** Opening Supplied information block **

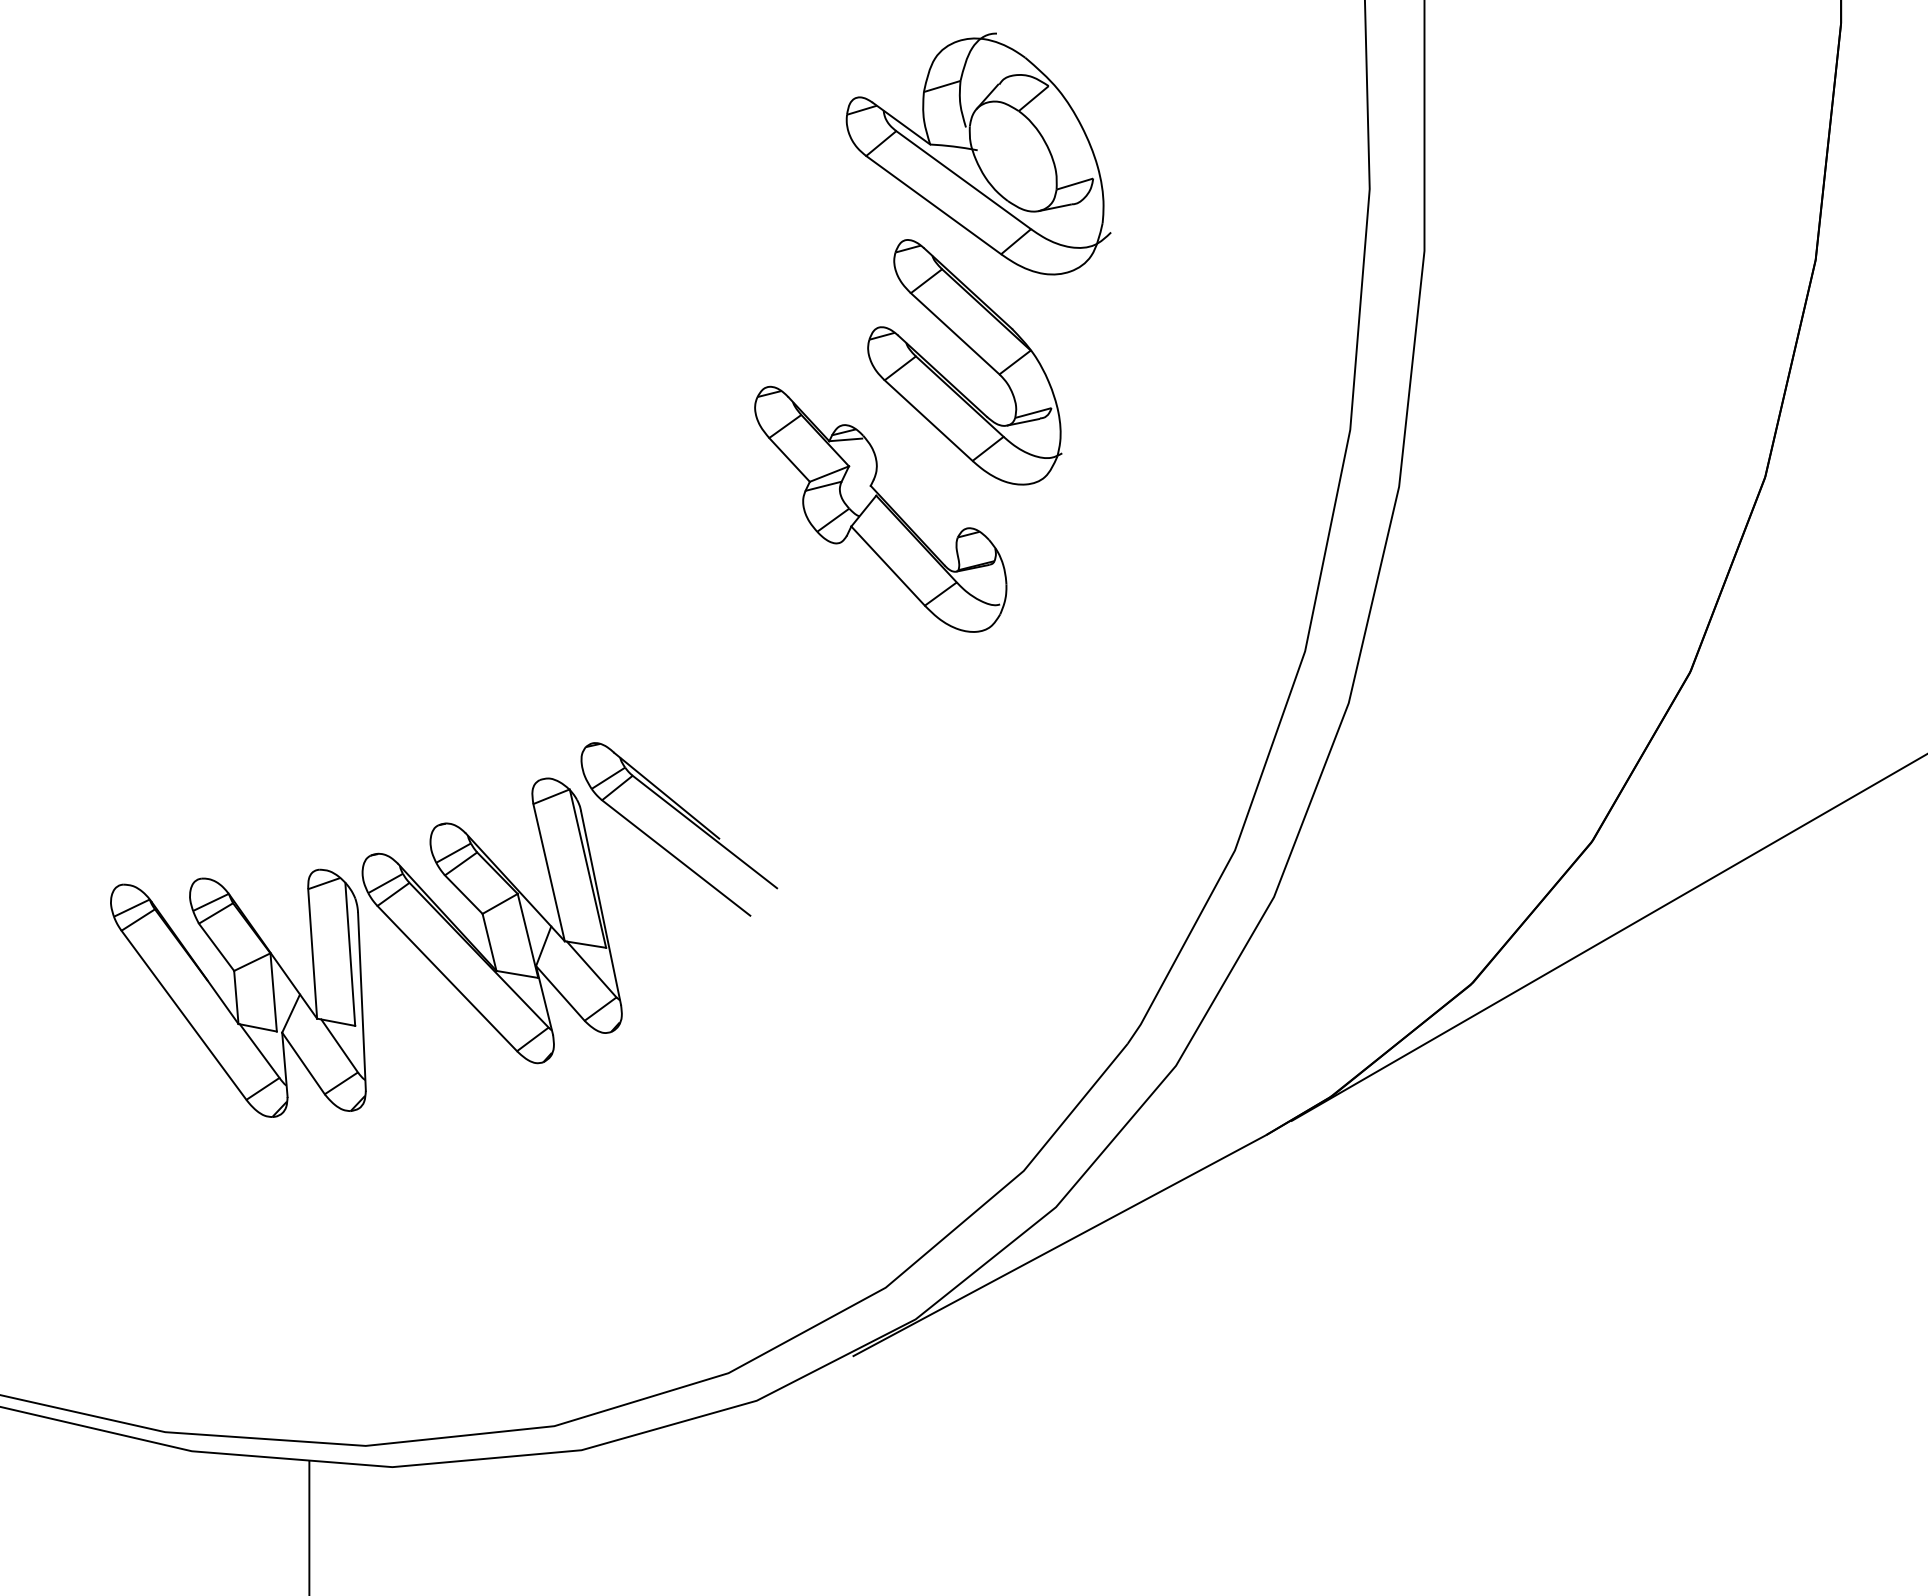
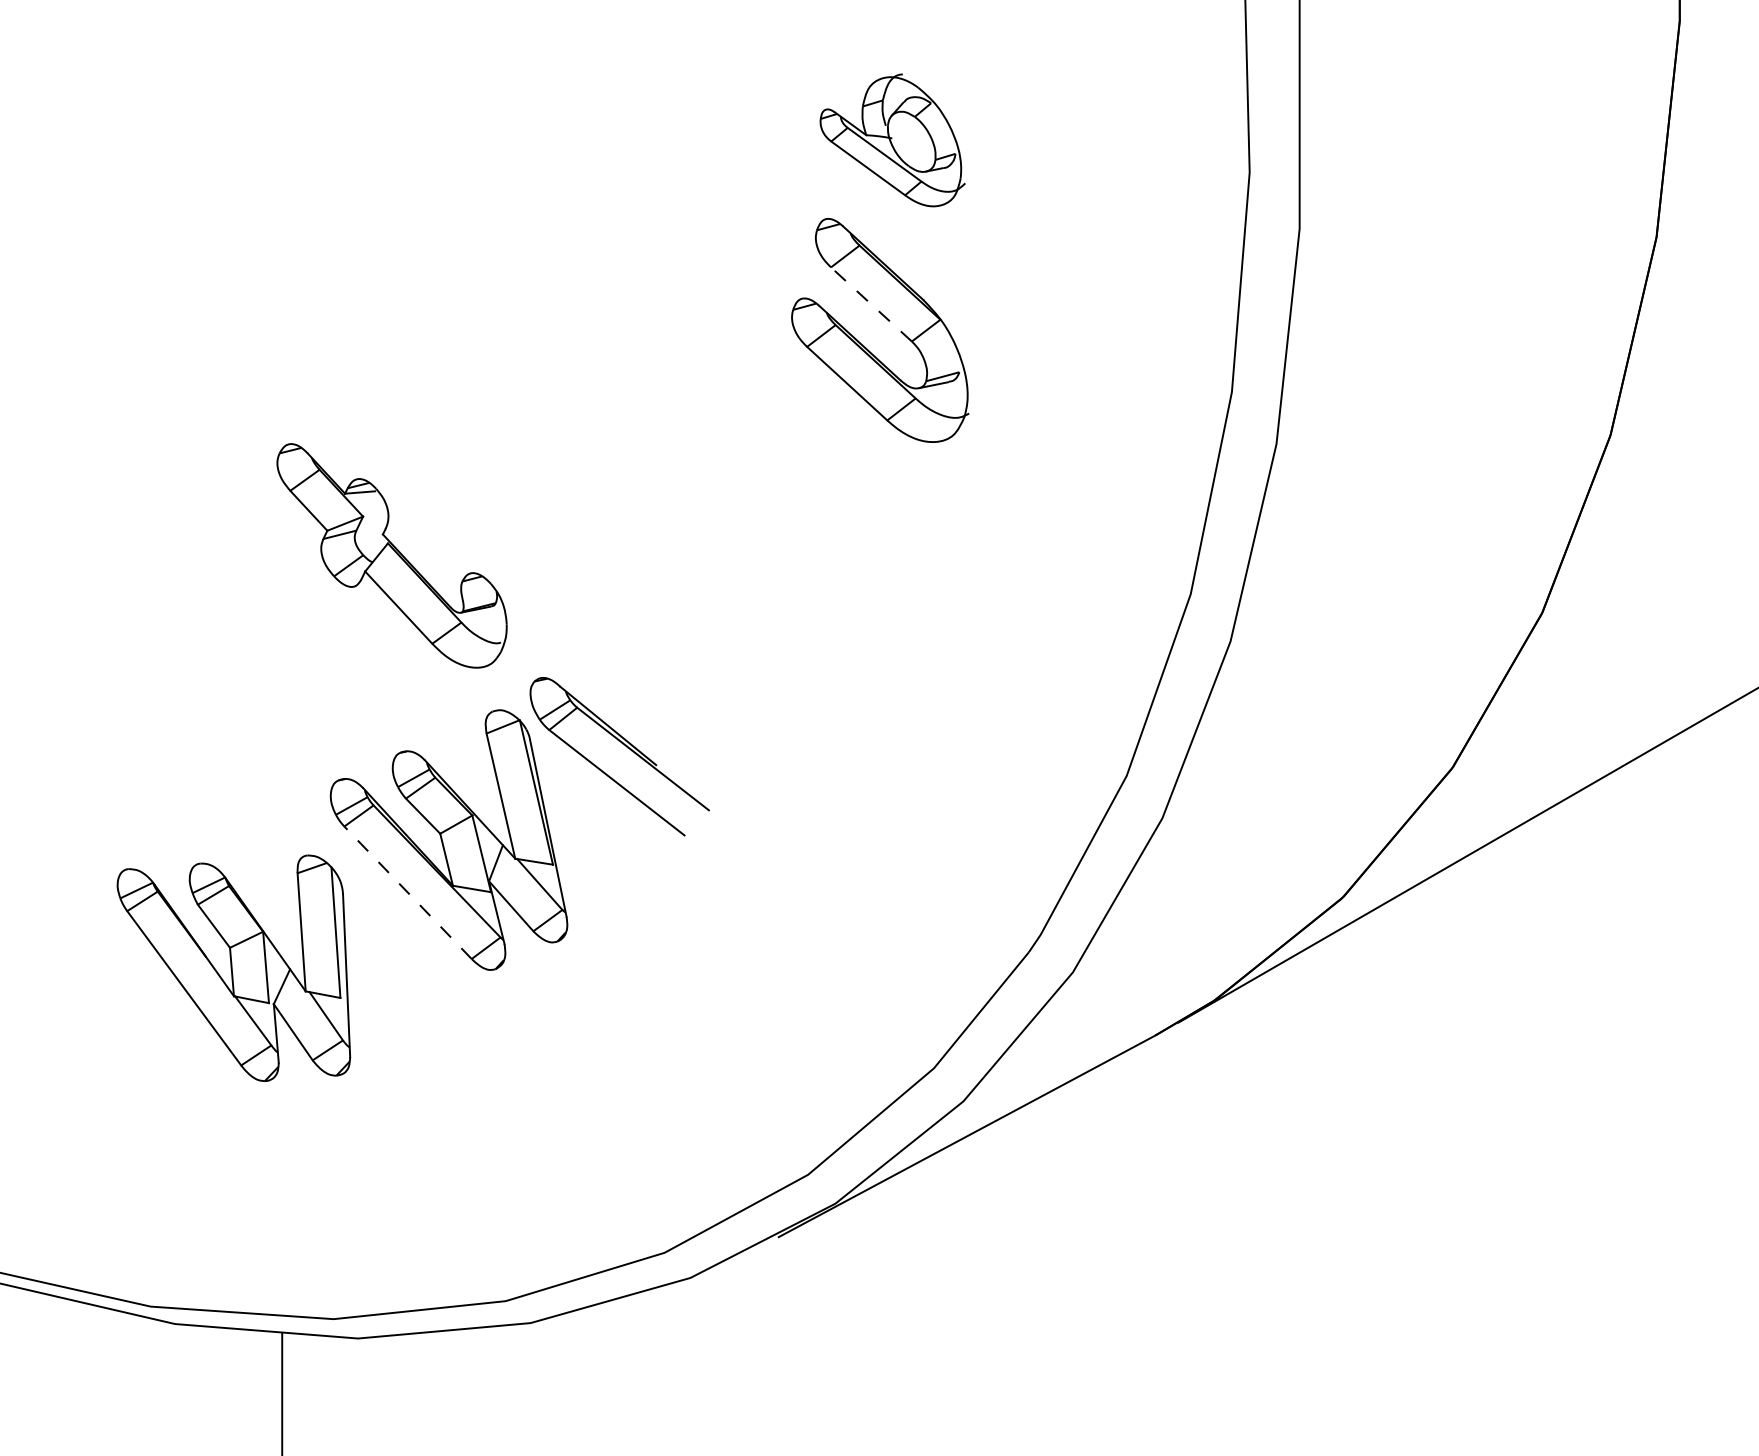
part: (978, 153) -> (892, 139), size x0.6
line: (954, 333) -> (870, 304), solid -> dashed
part: (880, 508) -> (391, 555), moved
line: (447, 978) -> (408, 892), solid -> dashed
part: (238, 992) -> (233, 967), moved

** Closing Supplied information block **

Task item >> When pictures appear in the material, exclude them and retype every other part exactly.

Solved exercise >>
part: (978, 153) -> (892, 139), size x0.6
line: (954, 333) -> (870, 304), solid -> dashed
part: (880, 508) -> (391, 555), moved
line: (447, 978) -> (408, 892), solid -> dashed
part: (238, 992) -> (233, 967), moved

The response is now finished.